The most perfect strike thrown by a Twins player on Saturday — and there were a lot of good ones — was unleashed by shortstop Carlos Correa, a spin-and-fire, one-hop relay from short left field that turned the Tigers' lone scoring chance into an inning-ending out.
That, and a couple of well-placed, well-timed singles were all the Twins needed — fortunately, since it's about all they got — to hand the Tigers a lightning-quick 2-0 loss at Target Field.
"Just a great throw. If we get it to him in time, [Correa] has the strongest arm in the league and they're going to be out," said Royce Lewis, who watched from a few feet away as his fellow infielder caught a throw from Willi Castro in the left field corner and redirected it to the plate with Tigers runner Zack Short already halfway home. "Willi gave it to him accurately and quickly. That's all you've got to do, get it in and let Carlos do the rest."
Moments later, Castro had a big moment at the plate, too, breaking up former teammate Joey Wentz's no-hit bid in the fifth inning by following Lewis' walk with a line drive into left field. Alex Kirilloff then pulled a ground ball into right field to score Lewis and move Castro to third. When Kirilloff broke up a possible double play with a hard slide into second base, Castro scored the game's final run.
One underrated factor in that brief-but-effective Twins rally? Rocco Baldelli relocating himself from his usual seat near home plate to the opposite end of the dugout. Not that he's superstitious or anything.

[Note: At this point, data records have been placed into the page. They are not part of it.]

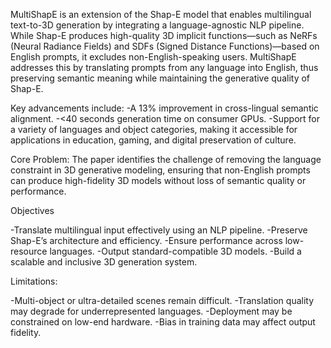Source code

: MultiShapE is an extension of the Shap-E model that enables multilingual text-to-3D generation by integrating a language-agnostic NLP pipeline. While Shap-E produces high-quality 3D implicit functions—such as NeRFs (Neural Radiance Fields) and SDFs (Signed Distance Functions)—based on English prompts, it excludes non-English-speaking users. MultiShapE addresses this by translating prompts from any language into English, thus preserving semantic meaning while maintaining the generative quality of Shap-E.

Key advancements include:
-A 13% improvement in cross-lingual semantic alignment.
-<40 seconds generation time on consumer GPUs.
-Support for a variety of languages and object categories, making it accessible for applications in education, gaming, and digital preservation of culture.

Core Problem:
The paper identifies the challenge of removing the language constraint in 3D generative modeling, ensuring that non-English prompts can produce high-fidelity 3D models without loss of semantic quality or performance.

Objectives

-Translate multilingual input effectively using an NLP pipeline.
-Preserve Shap-E’s architecture and efficiency.
-Ensure performance across low-resource languages.
-Output standard-compatible 3D models.
-Build a scalable and inclusive 3D generation system.

Limitations:

-Multi-object or ultra-detailed scenes remain difficult.
-Translation quality may degrade for underrepresented languages.
-Deployment may be constrained on low-end hardware.
-Bias in training data may affect output fidelity.
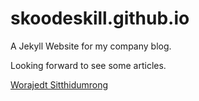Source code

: # skoodeskill.github.io

A Jekyll Website for my company blog.

Looking forward to see some articles.

[Worajedt Sitthidumrong](sjedt@3ddaily.com)
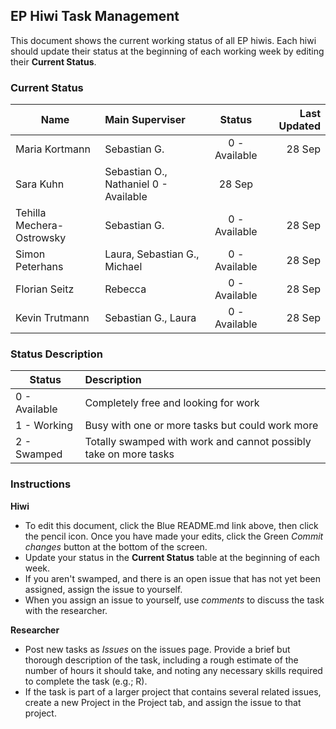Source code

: ## EP Hiwi Task Management

This document shows the current working status of all EP hiwis. Each hiwi should update their status at the beginning of each working week by editing their **Current Status**.



### Current Status

| Name   |  Main Superviser |    Status      |  Last Updated |
|----------|:-----|:-------------:|------:|
|Maria Kortmann | Sebastian G. | 0 - Available |    28 Sep |
| Sara Kuhn | Sebastian O., Nathaniel 0 - Available | 28 Sep |
| Tehilla Mechera-Ostrowsky |Sebastian G. | 0 - Available |    28 Sep |
| Simon Peterhans | Laura, Sebastian G., Michael |   0 - Available   |   28 Sep |
| Florian Seitz | Rebecca | 0 - Available |    28 Sep |
| Kevin Trutmann | Sebastian G., Laura | 0 - Available |    28 Sep |

### Status Description

| Status|      Description      |  
|----------|:-------------|
| 0 - Available|  Completely free and looking for work |
| 1 - Working|  Busy with one or more tasks but could work more | 
| 2 - Swamped|  Totally swamped with work and cannot possibly take on more tasks  | 


### Instructions

**Hiwi**

- To edit this document, click the Blue README.md link above, then click the pencil icon. Once you have made your edits, click the Green *Commit changes* button at the bottom of the screen.
- Update your status in the **Current Status** table at the beginning of each week.
- If you aren't swamped, and there is an open issue that has not yet been assigned, assign the issue to yourself.
- When you assign an issue to yourself, use *comments* to discuss the task with the researcher.

**Researcher**

- Post new tasks as *Issues* on the issues page. Provide a brief but thorough description of the task, including a rough estimate of the number of hours it should take, and noting any necessary skills required to complete the task (e.g.; R).
- If the task is part of a larger project that contains several related issues, create a new Project in the Project tab, and assign the issue to that project.
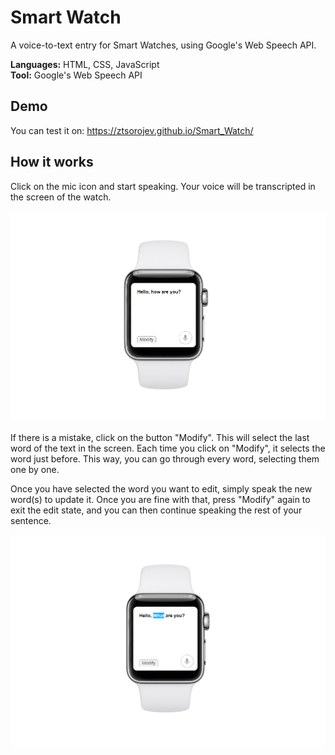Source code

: # Smart Watch
A voice-to-text entry for Smart Watches, using Google's Web Speech API. <br>

**Languages:** HTML, CSS, JavaScript <br/>
**Tool:** Google's Web Speech API

## Demo

You can test it on: https://ztsorojev.github.io/Smart_Watch/

## How it works

Click on the mic icon and start speaking. Your voice will be transcripted in the screen of the watch.

![Alt text](https://github.com/ztsorojev/Smart_Watch/blob/master/home.PNG)

If there is a mistake, click on the button "Modify". This will select the last word of the text in the screen. Each time you click on "Modify", it selects the word just before. This way, you can go through every word, selecting them one by one.

Once you have selected the word you want to edit, simply speak the new word(s) to update it. Once you are fine with that, press "Modify" again to exit the edit state, and you can then continue speaking the rest of your sentence.

![Alt text](https://github.com/ztsorojev/Smart_Watch/blob/master/home_edit.PNG)
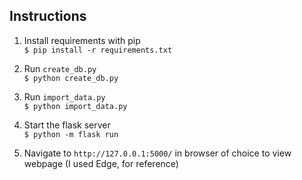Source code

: **Instructions**
---

1. Install requirements with pip\
`$ pip install -r requirements.txt`

2. Run `create_db.py`\
`$ python create_db.py`

3. Run `import_data.py`\
`$ python import_data.py`

4. Start the flask server\
`$ python -m flask run`

5. Navigate to `http://127.0.0.1:5000/` in browser of choice to view webpage (I used Edge, for reference)
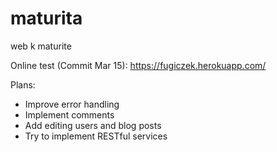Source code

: # maturita
web k maturite

Online test (Commit Mar 15): https://fugiczek.herokuapp.com/

Plans:
- Improve error handling
- Implement comments
- Add editing users and blog posts
- Try to implement RESTful services
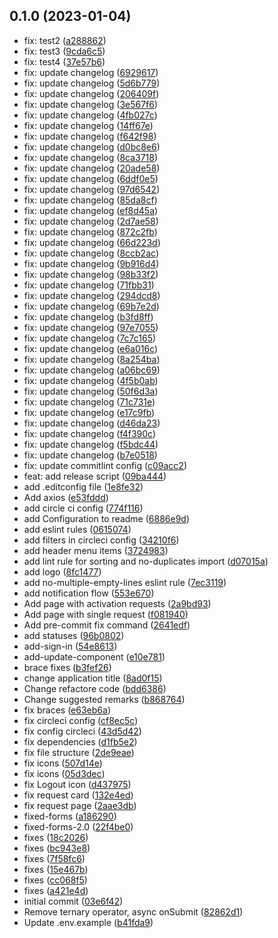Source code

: ## 0.1.0 (2023-01-04)

* fix: test2 ([a288862](https://github.com/CHI-internship/admin-dashboard/commit/a288862))
* fix: test3 ([9cda6c5](https://github.com/CHI-internship/admin-dashboard/commit/9cda6c5))
* fix: test4 ([37e57b6](https://github.com/CHI-internship/admin-dashboard/commit/37e57b6))
* fix: update changelog ([6929617](https://github.com/CHI-internship/admin-dashboard/commit/6929617))
* fix: update changelog ([5d6b779](https://github.com/CHI-internship/admin-dashboard/commit/5d6b779))
* fix: update changelog ([206409f](https://github.com/CHI-internship/admin-dashboard/commit/206409f))
* fix: update changelog ([3e567f6](https://github.com/CHI-internship/admin-dashboard/commit/3e567f6))
* fix: update changelog ([4fb027c](https://github.com/CHI-internship/admin-dashboard/commit/4fb027c))
* fix: update changelog ([14ff67e](https://github.com/CHI-internship/admin-dashboard/commit/14ff67e))
* fix: update changelog ([f642f98](https://github.com/CHI-internship/admin-dashboard/commit/f642f98))
* fix: update changelog ([d0bc8e6](https://github.com/CHI-internship/admin-dashboard/commit/d0bc8e6))
* fix: update changelog ([8ca3718](https://github.com/CHI-internship/admin-dashboard/commit/8ca3718))
* fix: update changelog ([20ade58](https://github.com/CHI-internship/admin-dashboard/commit/20ade58))
* fix: update changelog ([6ddf0e5](https://github.com/CHI-internship/admin-dashboard/commit/6ddf0e5))
* fix: update changelog ([97d6542](https://github.com/CHI-internship/admin-dashboard/commit/97d6542))
* fix: update changelog ([85da8cf](https://github.com/CHI-internship/admin-dashboard/commit/85da8cf))
* fix: update changelog ([ef8d45a](https://github.com/CHI-internship/admin-dashboard/commit/ef8d45a))
* fix: update changelog ([2d7ae58](https://github.com/CHI-internship/admin-dashboard/commit/2d7ae58))
* fix: update changelog ([872c2fb](https://github.com/CHI-internship/admin-dashboard/commit/872c2fb))
* fix: update changelog ([66d223d](https://github.com/CHI-internship/admin-dashboard/commit/66d223d))
* fix: update changelog ([8ccb2ac](https://github.com/CHI-internship/admin-dashboard/commit/8ccb2ac))
* fix: update changelog ([9b916d4](https://github.com/CHI-internship/admin-dashboard/commit/9b916d4))
* fix: update changelog ([98b33f2](https://github.com/CHI-internship/admin-dashboard/commit/98b33f2))
* fix: update changelog ([71fbb31](https://github.com/CHI-internship/admin-dashboard/commit/71fbb31))
* fix: update changelog ([294dcd8](https://github.com/CHI-internship/admin-dashboard/commit/294dcd8))
* fix: update changelog ([69b7e2d](https://github.com/CHI-internship/admin-dashboard/commit/69b7e2d))
* fix: update changelog ([b3fd8ff](https://github.com/CHI-internship/admin-dashboard/commit/b3fd8ff))
* fix: update changelog ([97e7055](https://github.com/CHI-internship/admin-dashboard/commit/97e7055))
* fix: update changelog ([7c7c165](https://github.com/CHI-internship/admin-dashboard/commit/7c7c165))
* fix: update changelog ([e6a016c](https://github.com/CHI-internship/admin-dashboard/commit/e6a016c))
* fix: update changelog ([8a254ba](https://github.com/CHI-internship/admin-dashboard/commit/8a254ba))
* fix: update changelog ([a06bc69](https://github.com/CHI-internship/admin-dashboard/commit/a06bc69))
* fix: update changelog ([4f5b0ab](https://github.com/CHI-internship/admin-dashboard/commit/4f5b0ab))
* fix: update changelog ([50f6d3a](https://github.com/CHI-internship/admin-dashboard/commit/50f6d3a))
* fix: update changelog ([71c731e](https://github.com/CHI-internship/admin-dashboard/commit/71c731e))
* fix: update changelog ([e17c9fb](https://github.com/CHI-internship/admin-dashboard/commit/e17c9fb))
* fix: update changelog ([d46da23](https://github.com/CHI-internship/admin-dashboard/commit/d46da23))
* fix: update changelog ([f4f390c](https://github.com/CHI-internship/admin-dashboard/commit/f4f390c))
* fix: update changelog ([f5bdc44](https://github.com/CHI-internship/admin-dashboard/commit/f5bdc44))
* fix: update changelog ([b7e0518](https://github.com/CHI-internship/admin-dashboard/commit/b7e0518))
* fix: update commitlint config ([c09acc2](https://github.com/CHI-internship/admin-dashboard/commit/c09acc2))
* feat: add release script ([09ba444](https://github.com/CHI-internship/admin-dashboard/commit/09ba444))
* add .editconfig file ([1e8fe32](https://github.com/CHI-internship/admin-dashboard/commit/1e8fe32))
* Add axios ([e53fddd](https://github.com/CHI-internship/admin-dashboard/commit/e53fddd))
* add circle ci config ([774f116](https://github.com/CHI-internship/admin-dashboard/commit/774f116))
* add Configuration to readme ([6886e9d](https://github.com/CHI-internship/admin-dashboard/commit/6886e9d))
* add eslint rules ([0615074](https://github.com/CHI-internship/admin-dashboard/commit/0615074))
* add filters in circleci config ([34210f6](https://github.com/CHI-internship/admin-dashboard/commit/34210f6))
* add header menu items ([3724983](https://github.com/CHI-internship/admin-dashboard/commit/3724983))
* add lint rule for sorting and no-duplicates import ([d07015a](https://github.com/CHI-internship/admin-dashboard/commit/d07015a))
* add logo ([8fc1477](https://github.com/CHI-internship/admin-dashboard/commit/8fc1477))
* add no-multiple-empty-lines eslint rule ([7ec3119](https://github.com/CHI-internship/admin-dashboard/commit/7ec3119))
* add notification flow ([553e670](https://github.com/CHI-internship/admin-dashboard/commit/553e670))
* Add page with activation requests ([2a9bd93](https://github.com/CHI-internship/admin-dashboard/commit/2a9bd93))
* Add page with single request ([f081940](https://github.com/CHI-internship/admin-dashboard/commit/f081940))
* Add pre-commit fix command ([2641edf](https://github.com/CHI-internship/admin-dashboard/commit/2641edf))
* add statuses ([96b0802](https://github.com/CHI-internship/admin-dashboard/commit/96b0802))
* add-sign-in ([54e8613](https://github.com/CHI-internship/admin-dashboard/commit/54e8613))
* add-update-component ([e10e781](https://github.com/CHI-internship/admin-dashboard/commit/e10e781))
* brace fixes ([b3fef26](https://github.com/CHI-internship/admin-dashboard/commit/b3fef26))
* change application title ([8ad0f15](https://github.com/CHI-internship/admin-dashboard/commit/8ad0f15))
* Change refactore code ([bdd6386](https://github.com/CHI-internship/admin-dashboard/commit/bdd6386))
* Change suggested remarks ([b868764](https://github.com/CHI-internship/admin-dashboard/commit/b868764))
* fix braces ([e63eb6a](https://github.com/CHI-internship/admin-dashboard/commit/e63eb6a))
* fix circleci config ([cf8ec5c](https://github.com/CHI-internship/admin-dashboard/commit/cf8ec5c))
* fix config circleci ([43d5d42](https://github.com/CHI-internship/admin-dashboard/commit/43d5d42))
* fix dependencies ([d1fb5e2](https://github.com/CHI-internship/admin-dashboard/commit/d1fb5e2))
* fix file structure ([2de9eae](https://github.com/CHI-internship/admin-dashboard/commit/2de9eae))
* fix icons ([507d14e](https://github.com/CHI-internship/admin-dashboard/commit/507d14e))
* fix icons ([05d3dec](https://github.com/CHI-internship/admin-dashboard/commit/05d3dec))
* fix Logout icon ([d437975](https://github.com/CHI-internship/admin-dashboard/commit/d437975))
* fix request card ([132e4ed](https://github.com/CHI-internship/admin-dashboard/commit/132e4ed))
* fix request page ([2aae3db](https://github.com/CHI-internship/admin-dashboard/commit/2aae3db))
* fixed-forms ([a186290](https://github.com/CHI-internship/admin-dashboard/commit/a186290))
* fixed-forms-2.0 ([22f4be0](https://github.com/CHI-internship/admin-dashboard/commit/22f4be0))
* fixes ([18c2026](https://github.com/CHI-internship/admin-dashboard/commit/18c2026))
* fixes ([bc943e8](https://github.com/CHI-internship/admin-dashboard/commit/bc943e8))
* fixes ([7f58fc6](https://github.com/CHI-internship/admin-dashboard/commit/7f58fc6))
* fixes ([15e467b](https://github.com/CHI-internship/admin-dashboard/commit/15e467b))
* fixes ([cc068f5](https://github.com/CHI-internship/admin-dashboard/commit/cc068f5))
* fixes ([a421e4d](https://github.com/CHI-internship/admin-dashboard/commit/a421e4d))
* initial commit ([03e6f42](https://github.com/CHI-internship/admin-dashboard/commit/03e6f42))
* Remove ternary operator, async onSubmit ([82862d1](https://github.com/CHI-internship/admin-dashboard/commit/82862d1))
* Update .env.example ([b41fda9](https://github.com/CHI-internship/admin-dashboard/commit/b41fda9))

"We were getting something going!" Baldelli said. "It wasn't me, of course. But I liked where I was standing today when we were scoring runs."
Maybe he should have stayed there. In a development that's either extremely encouraging or regrettably recurrent, the Twins added only one other hit all day, an eighth-inning pop-fly double to short right field by Michael A. Taylor. Yet for the second time this season — the other at Cleveland on May 5 — they turned their three hits into a 2-0 victory.
Focus on the result, not the route to get there, Baldelli insisted.